Fans mourned her outside Graceland, the longtime Presley home in Memphis that opened to the public as a museum in 1982.
It has housed more than a million artifacts, among them a fake-fur cocoon bed with a stereo in the canopy. Then there is his private plane, the Lisa Marie, which had four TVs and a stereo with 52 speakers.
On Friday, musical luminaries continued to express their grief online. “So sad to hear of Lisa Marie’s Passing,” Julian Lennon, another child of a singing legend, wrote on Twitter. “She was so lovely when I met her. My Heart goes out to Priscilla.”

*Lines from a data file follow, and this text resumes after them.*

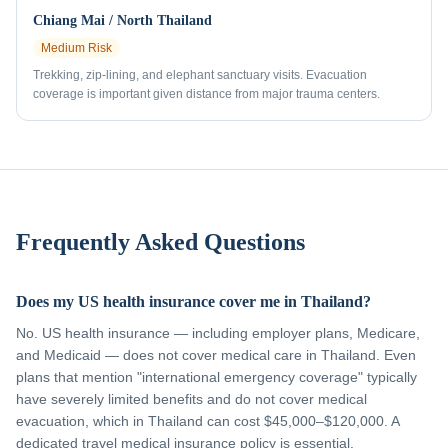
Chiang Mai / North Thailand
Medium
Risk
Trekking, zip-lining, and elephant sanctuary visits. Evacuation
coverage is important given distance from major trauma centers.
Frequently Asked Questions
Does my US health insurance cover me in Thailand?
No. US health insurance — including employer plans, Medicare,
and Medicaid — does not cover medical care in Thailand. Even
plans that mention "international emergency coverage" typically
have severely limited benefits and do not cover medical
evacuation, which in Thailand can cost $45,000–$120,000. A
dedicated travel medical insurance policy is essential.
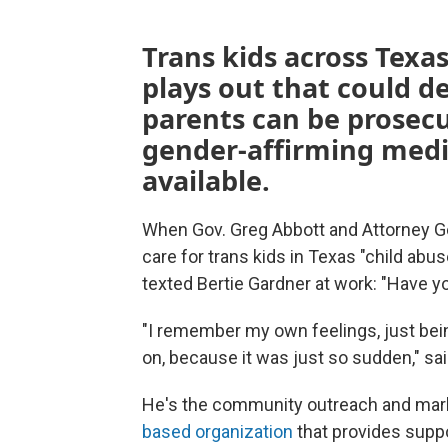
Trans kids across Texas
plays out that could 
parents can be prosec
gender-affirming medic
available.
When Gov. Greg Abbott and Attorney G
care for trans kids in Texas "child ab
texted Bertie Gardner at work: "Have y
"I remember my own feelings, just bei
on, because it was just so sudden," sa
He's the community outreach and mar
based organization
that provides suppo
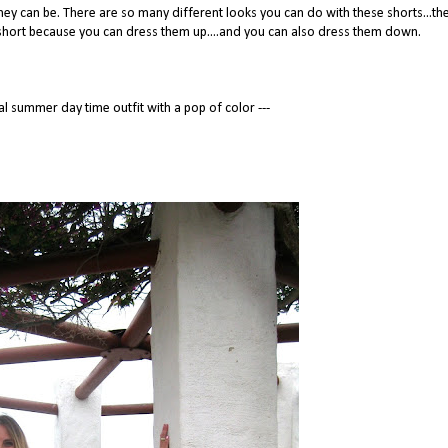
hey can be. There are so many different looks you can do with these shorts...th
r short because you can dress them up....and you can also dress them down.
al summer day time outfit with a pop of color ---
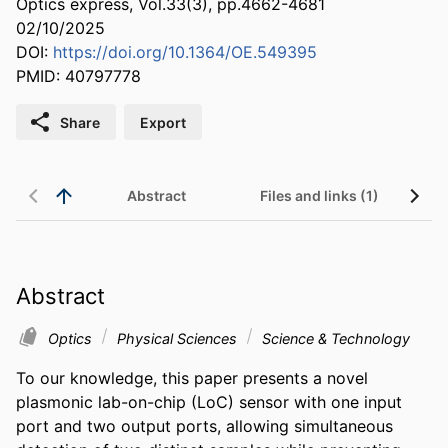
Optics express, Vol.33(3), pp.4662-4681
02/10/2025
DOI:
https://doi.org/10.1364/OE.549395
PMID: 40797778
Share
Export
Abstract
Files and links (1)
Abstract
Optics
Physical Sciences
Science & Technology
To our knowledge, this paper presents a novel 
plasmonic lab-on-chip (LoC) sensor with one input 
port and two output ports, allowing simultaneous 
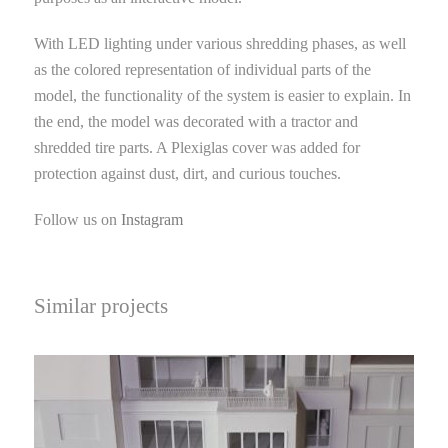
With LED lighting under various shredding phases, as well
as the colored representation of individual parts of the
model, the functionality of the system is easier to explain. In
the end, the model was decorated with a tractor and
shredded tire parts. A Plexiglas cover was added for
protection against dust, dirt, and curious touches.
Follow us on
Instagram
Similar projects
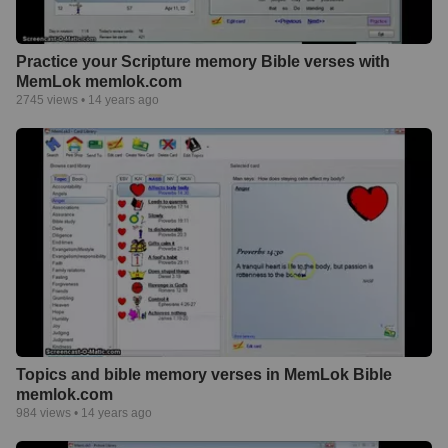
Practice your Scripture memory Bible verses with
MemLok memlok.com
2745
views •
14 years ago
Topics and bible memory verses in MemLok Bible
memlok.com
984
views •
14 years ago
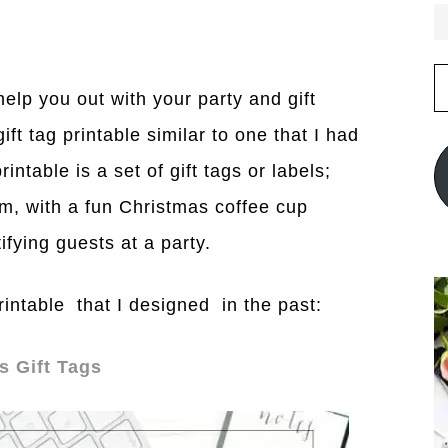
E
A
elp you out with your party and gift
ft tag printable similar to one that I had
ntable is a set of gift tags or labels;
, with a fun Christmas coffee cup
ifying guests at a party.
intable that I designed in the past:
s Gift Tags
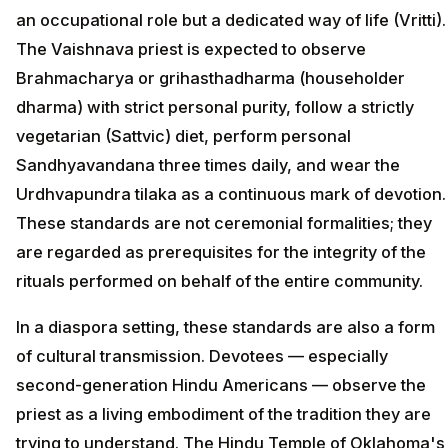
an occupational role but a dedicated way of life (Vritti).
The Vaishnava priest is expected to observe
Brahmacharya or grihasthadharma (householder
dharma) with strict personal purity, follow a strictly
vegetarian (Sattvic) diet, perform personal
Sandhyavandana three times daily, and wear the
Urdhvapundra tilaka as a continuous mark of devotion.
These standards are not ceremonial formalities; they
are regarded as prerequisites for the integrity of the
rituals performed on behalf of the entire community.
In a diaspora setting, these standards are also a form
of cultural transmission. Devotees — especially
second-generation Hindu Americans — observe the
priest as a living embodiment of the tradition they are
trying to understand. The Hindu Temple of Oklahoma's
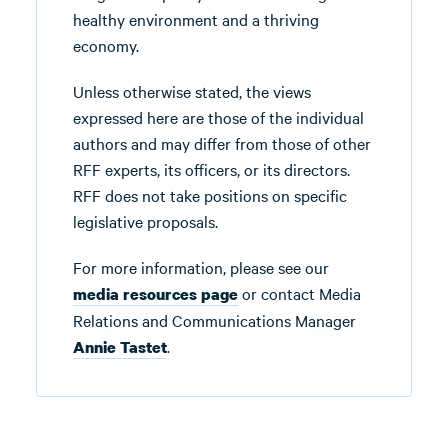
healthy environment and a thriving
economy.
Unless otherwise stated, the views
expressed here are those of the individual
authors and may differ from those of other
RFF experts, its officers, or its directors.
RFF does not take positions on specific
legislative proposals.
For more information, please see our
or contact Media
media resources page
Relations and Communications Manager
.
Annie Tastet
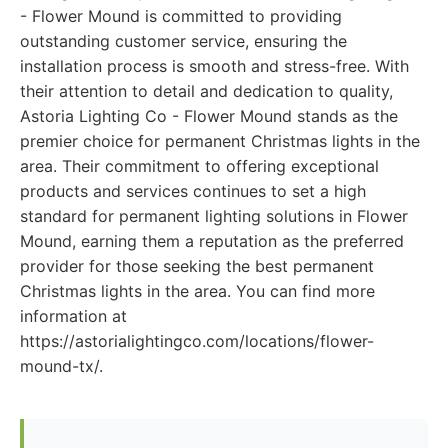
- Flower Mound is committed to providing
outstanding customer service, ensuring the
installation process is smooth and stress-free. With
their attention to detail and dedication to quality,
Astoria Lighting Co - Flower Mound stands as the
premier choice for permanent Christmas lights in the
area. Their commitment to offering exceptional
products and services continues to set a high
standard for permanent lighting solutions in Flower
Mound, earning them a reputation as the preferred
provider for those seeking the best permanent
Christmas lights in the area. You can find more
information at
https://astorialightingco.com/locations/flower-
mound-tx/.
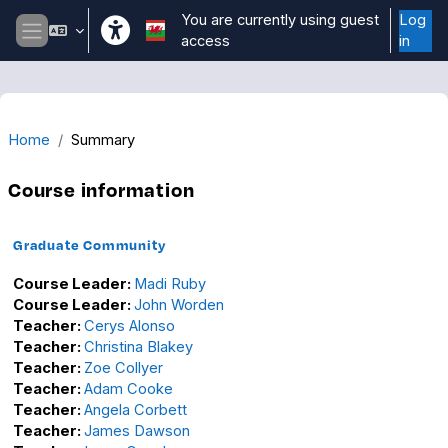
Skip to main content
You are currently using guest
Log
access
in
Side panel
Home
Summary
Course information
Graduate Community
Course Leader:
Madi Ruby
Course Leader:
John Worden
Teacher:
Cerys Alonso
Teacher:
Christina Blakey
Teacher:
Zoe Collyer
Teacher:
Adam Cooke
Teacher:
Angela Corbett
Teacher:
James Dawson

One of her former husbands, the actor Nicolas Cage, told The Hollywood Reporter he was devastated by Ms. Presley’s death. “Lisa had the greatest laugh of anyone I ever met,” he was quoted as saying. “She lit up every room, and I am heartbroken.”
Ms. Presley released three albums in which she set out to forge her own musical path while drawing from the music of her father, whose singular cocktail of blues, gospel, pop and country made him the first huge rock star and transformed American music.
She said she had been hesitant to lean on her family name. But she was overruled by her record label, which made the personal “Lights Out” — “Someone turned the lights out there in Memphis. That’s where my family’s buried and gone” — her debut single in 2003.
Her father’s larger-than-life legacy remained with her right until her final days. On Tuesday, she was again conjuring him at the Golden Globes, telling Extra TV that Austin Butler, who won the lead acting award for drama for his performance in Baz Luhrmann’s biopic “Elvis,” had perfectly embodied her father.